Kota Palembang belum seperti itu. Hasilnya, LRT Palembang tak mampu mendorong masyarakat beralih ke angkutan massal. Walhasil, pendapatan LRT dari penjualan tiket juga tidak bisa menutupi biaya operasional. Lagi pula, LRT ini tidak terkoneksi dan tidak terintegrasi dengan terminal bus, pasar rakyat, pelabuhan dan stasiun kereta api. LRT hanya terkoneksi dengan bandara dan mal.
Nasi sudah menjadi bubur. Kini, yang perlu dipikirkan adalah bagaimana menyelamatkan fungsi ideal atas nasib LRT Palembang ke depannya.
Kita patut miris mendengar kondisi itu. Soalnya, proyek yang dikerjakan PT Waskita Karya pada tahun 2015 ini dibiayai dengan duit utang. Ya, utang dari China Development Bank (CDB), salah satu konsorsium BUMN Cina. Bank ini menggelontorkan doku kepada pemerintah Indonesia sebesar 5,1 juta dolar AS, tanpa jaminan.
Cerita itu bermula ketika lahir PT Kereta Api Cepat Indonesia-China. Ini adalah perusahaan hasil kongsi BUMN China dengan BUMN Indonesia. Pemegang sahamnya 75 persen BUMN China dan 25 persen BUMN Indonesia. BUMN Indonesia itu terdiri PT Kereta Api Indonesia (KAI), PT Perkebunan Nusantara (PTPN), dan PT Jasa Marga Tbk.
Jebakan Itu
Kongsi BUMN kedua negara tadi tak lepas dengan ambisi China dengan gagasannya yang bertajuk OBOR atau One Belt, One Road yang kemudian berubah menjadi Belt and Road Initiative atawa BRI. Negeri Panda ini menyediakan dana satu triliun dollar untuk memulai BRI.

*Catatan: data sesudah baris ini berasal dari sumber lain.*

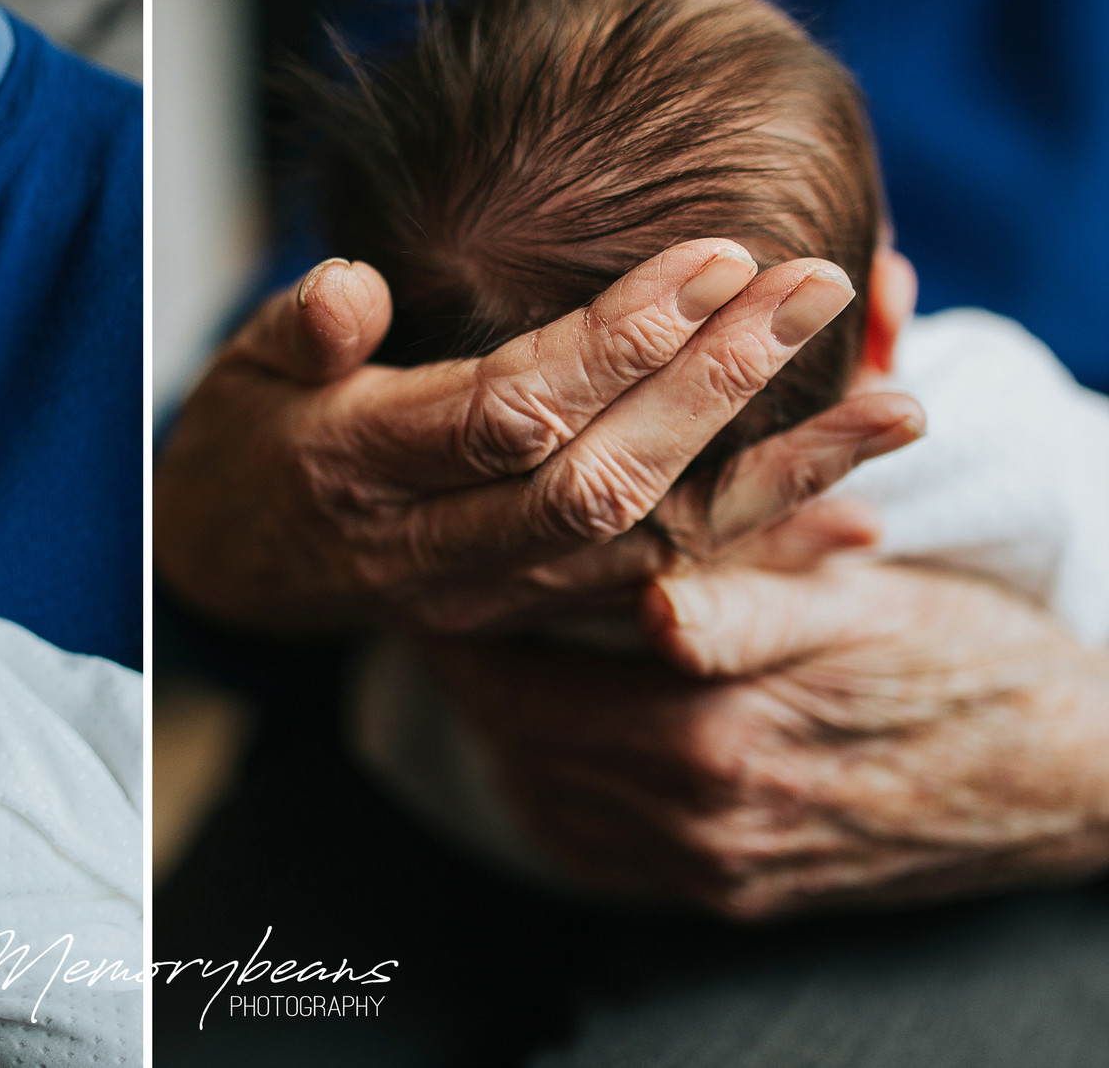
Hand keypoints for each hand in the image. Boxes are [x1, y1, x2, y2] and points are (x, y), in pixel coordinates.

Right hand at [156, 242, 922, 631]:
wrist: (232, 559)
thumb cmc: (249, 431)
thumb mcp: (244, 366)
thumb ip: (298, 331)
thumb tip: (346, 290)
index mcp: (360, 467)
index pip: (510, 409)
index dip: (616, 341)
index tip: (717, 257)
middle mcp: (433, 545)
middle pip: (599, 481)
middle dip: (718, 389)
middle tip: (817, 290)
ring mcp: (486, 593)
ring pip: (646, 547)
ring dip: (772, 478)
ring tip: (894, 407)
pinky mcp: (527, 615)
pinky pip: (653, 588)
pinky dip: (754, 548)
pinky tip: (849, 508)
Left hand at [431, 561, 1108, 917]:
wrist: (1068, 775)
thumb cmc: (967, 661)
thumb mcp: (863, 607)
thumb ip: (746, 603)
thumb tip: (644, 599)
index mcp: (713, 741)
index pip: (520, 690)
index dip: (461, 632)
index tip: (431, 581)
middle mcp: (699, 825)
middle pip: (520, 748)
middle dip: (474, 674)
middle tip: (448, 606)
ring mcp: (718, 872)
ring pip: (551, 802)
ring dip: (511, 731)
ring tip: (497, 656)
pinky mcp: (738, 895)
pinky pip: (605, 854)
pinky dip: (561, 793)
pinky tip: (564, 737)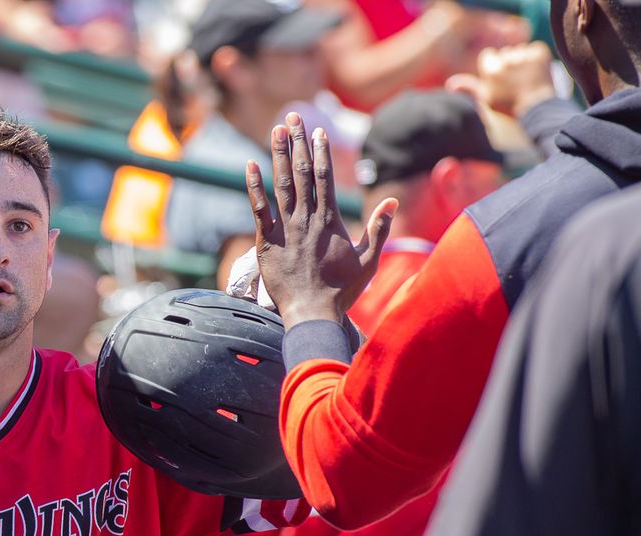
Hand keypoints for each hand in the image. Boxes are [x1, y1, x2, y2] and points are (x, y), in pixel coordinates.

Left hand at [246, 113, 396, 327]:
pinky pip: (258, 209)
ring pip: (281, 184)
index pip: (325, 177)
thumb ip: (379, 229)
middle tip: (293, 116)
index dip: (321, 151)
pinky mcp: (266, 241)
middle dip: (298, 143)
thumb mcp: (368, 261)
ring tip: (276, 130)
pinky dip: (253, 186)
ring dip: (278, 155)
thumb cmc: (341, 291)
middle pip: (302, 173)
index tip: (317, 130)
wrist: (312, 313)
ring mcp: (285, 229)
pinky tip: (249, 165)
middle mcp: (307, 219)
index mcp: (330, 221)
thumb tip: (391, 202)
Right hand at [445, 42, 555, 117]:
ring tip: (526, 76)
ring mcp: (524, 55)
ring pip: (519, 50)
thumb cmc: (509, 106)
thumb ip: (469, 88)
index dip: (493, 66)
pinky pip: (535, 48)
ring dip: (522, 60)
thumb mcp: (486, 99)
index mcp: (490, 70)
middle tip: (514, 80)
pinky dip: (536, 57)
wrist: (537, 108)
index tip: (500, 77)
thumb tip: (450, 84)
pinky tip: (535, 71)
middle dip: (508, 62)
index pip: (488, 55)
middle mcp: (505, 60)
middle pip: (504, 52)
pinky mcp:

Dana ini dipinjamkan ke negara-negara yang dilalui oleh jalur sutra abad 21 ini. Mereka ‘diwajibkan’ membangun infrastruktur yang diperlukan BRI. Termasuk jalan raya, jembatan, pelabuhan, dan pusat-pusat industri.
Negeri Tirai Bambu itu mengucurkan pinjaman ke negara-negara tersebut. Dalam perjalanannya, tidak semua negara mampu membayar utang pokok dan bunga pinjaman lunak itu. Mulailah sejumlah negara menjadi gagal bayar. Ada delapan negara yang menonjol sebagai gagal bayar, yaitu Djibouti, Tajikistan, Kirgistan, Laos, Maladewa, Mongolia, Pakistan dan Montenegro.
Ujung dari cerita itu, China menyita proyek vital negeri-negeri tersebut. Sri Lanka yang tak mampu mengembalikan utang 1,5 miliar dolar AS diminta untuk menyerahkan pengelolaan pelabuhan utamanya kepada China dengan perjanjian sewa 99 tahun. Selanjutnya, angkatan laut China memakai pelabuhan itu.